Hint: $q$ prime $\:\Rightarrow\:qA[x]$ prime follows from examining leading coefficients mod $q$, i.e.

${\rm mod}\ q:\: f,g \not\equiv 0\:\Rightarrow f \equiv a\:x^n+\cdots,\ \ g \equiv b\:x^m+\:\cdots,\ a,b\not\in q,\:$ where $\cdots$ means lower degree terms. Hence we deduce $\:fg \equiv ab\:x^{n+m}+\cdots,\ ab\not\in q\:\Rightarrow\: fg \not\equiv 0$.

Note: for $q = 0$ the proof becomes: domain $A\:\Rightarrow\:$ domain $A[x]$. The proof works by exploiting the multiplicativity of the leading coefficient map combined with the nonexistence of zero-divisors in a domain, to show that the product of nonzero polynomials remains nonzero because the same holds true for their leading coefficients.

This is a prototypical example of using a multiplicative map to transfer multiplicative properties from one monoid to another (here the nonexistence of zero-divisors).

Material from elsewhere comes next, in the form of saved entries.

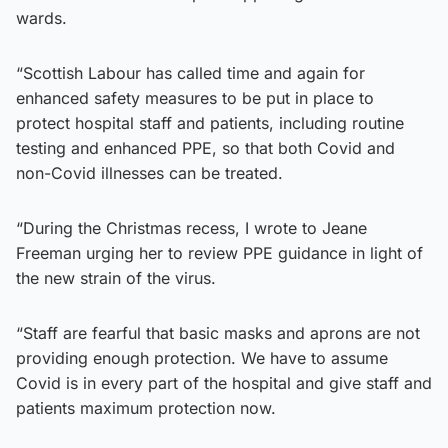
wards.
“Scottish Labour has called time and again for
enhanced safety measures to be put in place to
protect hospital staff and patients, including routine
testing and enhanced PPE, so that both Covid and
non-Covid illnesses can be treated.
“During the Christmas recess, I wrote to Jeane
Freeman urging her to review PPE guidance in light of
the new strain of the virus.
“Staff are fearful that basic masks and aprons are not
providing enough protection. We have to assume
Covid is in every part of the hospital and give staff and
patients maximum protection now.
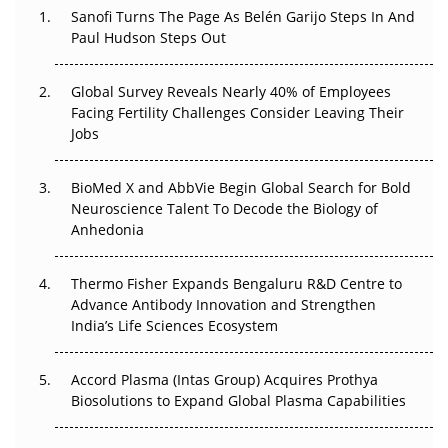
Decay?
Sanofi Turns The Page As Belén Garijo Steps In And
Paul Hudson Steps Out
The Great Biopharma Reset: 50 Developments That
Changed Everything in H1 2026
Global Survey Reveals Nearly 40% of Employees
Facing Fertility Challenges Consider Leaving Their
Beyond the Trial: Can Real-World Evidence Earn
Jobs
Regulatory Trust in APAC?
BioMed X and AbbVie Begin Global Search for Bold
Beyond the Obvious Giant: Where APAC's Clinical Trials
Neuroscience Talent To Decode the Biology of
Go Next
Anhedonia
The Frontier That Won’t Quite Arrive
Thermo Fisher Expands Bengaluru R&D Centre to
Can APAC Biomanufacturing Decarbonise Without
Advance Antibody Innovation and Strengthen
Pricing Itself Out?
India’s Life Sciences Ecosystem
Accord Plasma (Intas Group) Acquires Prothya
Biosolutions to Expand Global Plasma Capabilities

For some further examples, see this post on using norms to transfer multiplicative properties between $\mathbb Z$ and rings of algebraic integers, and also this post where one deduces the existence of inverses of domain elements $\ne 0$ that are algebraic over a subfield (generalizing rationalizing denominators).

Note: one can reduce to the case $A$ is a domain by factoring out by the prime $q$. However, when learning these techniques, it is instructive to compare the structural vs. element-wise proofs.

Note also that this may be viewed as a generalization of one form of Gauss's Lemma.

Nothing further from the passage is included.